Is Church Overstimulated?

The following was published in our church’s’ weekly newsletter.  It is written by our head minister, David Spain.  I found it interesting and thought-provoking enough to post it here.

I hope you enjoy.

A couple of weeks ago I saw a billboard on the north side of Norman that read – “Rethink Church: Life is exciting, church should be also.”  the message stirred some thoughts as I drove on.

It seems a couple of assumptions are being made.  First, that life is exciting.  At times that is true; many times it is not.  A deeper concern for me though is the presumption that life should be exciting, that the only kind of life worth living is a life that is being constantly stimulated or entertained.  One of our culture’s major problems is the expectation that life should be entertaining and exciting, and anything that falls short of that gives one license to seek something else.  I’ll stay committed to (fill in the blank here) as long as you keep me excited and entertained.  The demand for excitement is out of balance and it leads to the objectification of relationships and to a utilitarian perspective of life.

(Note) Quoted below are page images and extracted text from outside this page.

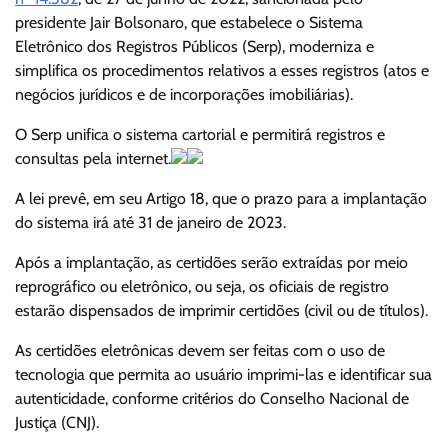
presidente Jair Bolsonaro, que estabelece o Sistema
Eletrônico dos Registros Públicos (Serp), moderniza e
simplifica os procedimentos relativos a esses registros (atos e
negócios jurídicos e de incorporações imobiliárias).
O Serp unifica o sistema cartorial e permitirá registros e
consultas pela internet.
A lei prevê, em seu Artigo 18, que o prazo para a implantação
do sistema irá até 31 de janeiro de 2023.
Após a implantação, as certidões serão extraídas por meio
reprográfico ou eletrônico, ou seja, os oficiais de registro
estarão dispensados de imprimir certidões (civil ou de títulos).
As certidões eletrônicas devem ser feitas com o uso de
tecnologia que permita ao usuário imprimi-las e identificar sua
autenticidade, conforme critérios do Conselho Nacional de
Justiça (CNJ).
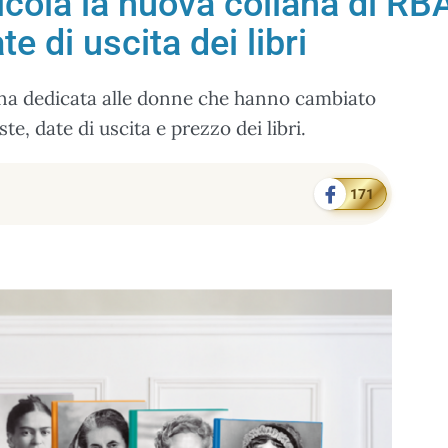
icola la nuova collana di RBA
e di uscita dei libri
ana dedicata alle donne che hanno cambiato
te, date di uscita e prezzo dei libri.
171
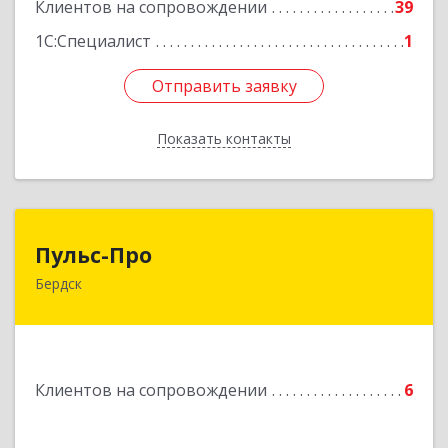
Клиентов на сопровождении
39
1С:Специалист
1
Отправить заявку
Отправить заявку
Показать контакты
Назад
Пульс-Про
Пульс-Про
Бердск
633010, Новосибирская обл, Бердск, Ленина,
дом № 89/8, оф.509
Подробнее
Клиентов на сопровождении
6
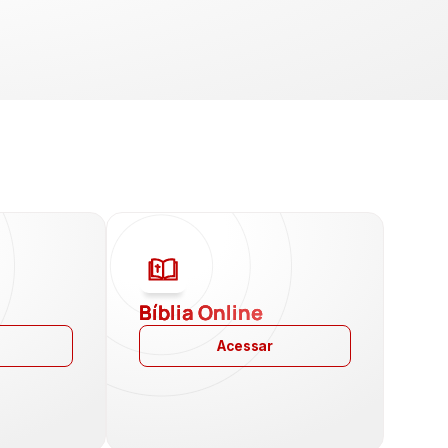
a
Bíblia Online
Acessar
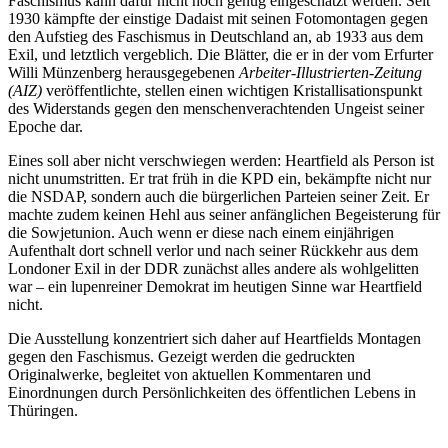
Faschismus kann dafür nicht hoch genug eingeschätzt werden. Seit
1930 kämpfte der einstige Dadaist mit seinen Fotomontagen gegen
den Aufstieg des Faschismus in Deutschland an, ab 1933 aus dem
Exil, und letztlich vergeblich. Die Blätter, die er in der vom Erfurter
Willi Münzenberg herausgegebenen
Arbeiter-Illustrierten-Zeitung
(AIZ)
veröffentlichte, stellen einen wichtigen Kristallisationspunkt
des Widerstands gegen den menschenverachtenden Ungeist seiner
Epoche dar.
Eines soll aber nicht verschwiegen werden: Heartfield als Person ist
nicht unumstritten. Er trat früh in die KPD ein, bekämpfte nicht nur
die NSDAP, sondern auch die bürgerlichen Parteien seiner Zeit. Er
machte zudem keinen Hehl aus seiner anfänglichen Begeisterung für
die Sowjetunion. Auch wenn er diese nach einem einjährigen
Aufenthalt dort schnell verlor und nach seiner Rückkehr aus dem
Londoner Exil in der DDR zunächst alles andere als wohlgelitten
war – ein lupenreiner Demokrat im heutigen Sinne war Heartfield
nicht.
Die Ausstellung konzentriert sich daher auf Heartfields Montagen
gegen den Faschismus. Gezeigt werden die gedruckten
Originalwerke, begleitet von
aktuellen Kommentaren und
Einordnungen durch Persönlichkeiten des öffentlichen Lebens in
Thüringen.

A second assumption is that church should be exciting.  If this is a reflection of culture’s addictive demands for excitement, then I could not disagree more.  To have the perspective that church is to do for me what culture should do for me is to place religion as a servant to the idolatry of self-satisfaction and turns God into one more item for consumption.  It leads to an approach to worship and church that looks to satisfy the consumer, and the measure of good worship is simply did I feel entertained, stimulated, and perhaps diverted or distracted from anything significant.  It is all about “feeling good.”

When considering church, I prefer the word engaging as opposed to exciting.  I do believe church/worship should be engaging, which at times could be exciting, but it would also include reflection, confession, forgiveness, challenge, repentance, reconciliation, commitment, thanksgiving, service, covenant, joy, mercy, love.  In a culture bowing to the idols of excitement and immediate gratification, church and worship are one of the few venues where genuine consideration is given to how one lives life.  If engagement is sacrificed at the altar of stimulation, then where indeed will people go to grow?

So, in spite of my negative reaction to the billboard’s advertisement, I guess it did its work.  It stirred some reflection, and it helped me to realize that I am all for rethinking church; I’m just opposed to unthinking church.  What do you think?